Mark and Skye had drawn my attention to a topic I wanted to avoid – a topic only I had the power to change, but first I needed to find my way back to Stross, a powerful life force who serves as a mirror for my soul.

Hours later as he lay in bed watching a video on his iPod before turning his lights off for the night, I positioned my body next to his and we hugged. I told him I loved him and that I liked spending time with him. We reminded each other of fun times we’d shared, and he included the story of when he came to the Iowa State Capitol with me to have lunch with the then Lt. Governor. He was 2-years-old at the time, so it is a story he knows more as family narrative than memory.

We had been a family in transition then, moving from Des Moines to the life we now live. Mark had been our family’s primary care provider up to that point. Then, for three weeks, I lived in one city while Mark began a life for us in another. That is when we swapped roles and I became our family’s primary care provider, a responsibility I carry to this day – technically. Stross, now 20, is quite able to take care of most of his special needs unassisted but, unfortunately, not all. Mark and I share responsibility for the rest, while I continue to be the one on-call. The classroom aid. The job coach. The life skills teacher. The mom.

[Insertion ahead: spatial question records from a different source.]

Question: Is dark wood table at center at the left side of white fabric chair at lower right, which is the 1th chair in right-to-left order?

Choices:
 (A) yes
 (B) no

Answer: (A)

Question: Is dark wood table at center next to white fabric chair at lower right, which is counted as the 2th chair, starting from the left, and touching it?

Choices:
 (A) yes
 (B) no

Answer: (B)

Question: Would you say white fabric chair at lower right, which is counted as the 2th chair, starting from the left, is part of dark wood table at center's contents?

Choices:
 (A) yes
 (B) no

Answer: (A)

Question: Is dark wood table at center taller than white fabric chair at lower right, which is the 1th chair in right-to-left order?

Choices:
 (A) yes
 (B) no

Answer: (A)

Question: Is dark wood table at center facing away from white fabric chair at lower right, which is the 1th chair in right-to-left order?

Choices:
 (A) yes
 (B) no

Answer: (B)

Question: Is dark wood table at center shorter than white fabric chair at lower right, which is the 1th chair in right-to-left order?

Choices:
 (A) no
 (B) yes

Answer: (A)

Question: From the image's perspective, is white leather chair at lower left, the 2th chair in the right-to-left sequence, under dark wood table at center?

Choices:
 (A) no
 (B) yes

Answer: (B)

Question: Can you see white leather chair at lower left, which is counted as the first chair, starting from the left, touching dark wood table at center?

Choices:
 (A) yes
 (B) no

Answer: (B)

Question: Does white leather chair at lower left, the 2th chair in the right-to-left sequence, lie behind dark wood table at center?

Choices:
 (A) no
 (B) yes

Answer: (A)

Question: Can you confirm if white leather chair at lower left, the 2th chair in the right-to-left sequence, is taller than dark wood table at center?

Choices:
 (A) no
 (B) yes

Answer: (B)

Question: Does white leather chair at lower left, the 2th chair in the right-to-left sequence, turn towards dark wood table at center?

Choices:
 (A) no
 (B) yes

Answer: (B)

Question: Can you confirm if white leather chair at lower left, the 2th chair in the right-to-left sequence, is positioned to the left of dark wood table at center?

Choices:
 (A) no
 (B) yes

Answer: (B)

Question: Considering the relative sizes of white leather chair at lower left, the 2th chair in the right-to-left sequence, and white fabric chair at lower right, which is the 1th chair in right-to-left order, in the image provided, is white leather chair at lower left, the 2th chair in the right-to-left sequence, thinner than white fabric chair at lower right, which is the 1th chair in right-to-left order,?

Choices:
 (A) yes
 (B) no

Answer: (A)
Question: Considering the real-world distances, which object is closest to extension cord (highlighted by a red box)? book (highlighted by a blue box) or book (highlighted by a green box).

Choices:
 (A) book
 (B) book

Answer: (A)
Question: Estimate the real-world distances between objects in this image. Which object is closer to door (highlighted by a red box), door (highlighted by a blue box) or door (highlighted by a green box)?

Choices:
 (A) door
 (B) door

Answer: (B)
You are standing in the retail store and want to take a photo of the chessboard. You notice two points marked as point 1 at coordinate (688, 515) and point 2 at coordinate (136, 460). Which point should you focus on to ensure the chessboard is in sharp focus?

The anniversary of Stross’ birth is approaching. This personal holy day is only five weeks away, and this year I have homework to do before it arrives. I must attempt to answer this question: Am I happy? If I can’t get that answered, I won’t be able to conduct my annual motherhood performance review in the manner Stross (or Mark and Skye) deserves.

Am I happy?

I can feel the healing beginning simply because I have allowed myself to ask the question. Only I have the answer.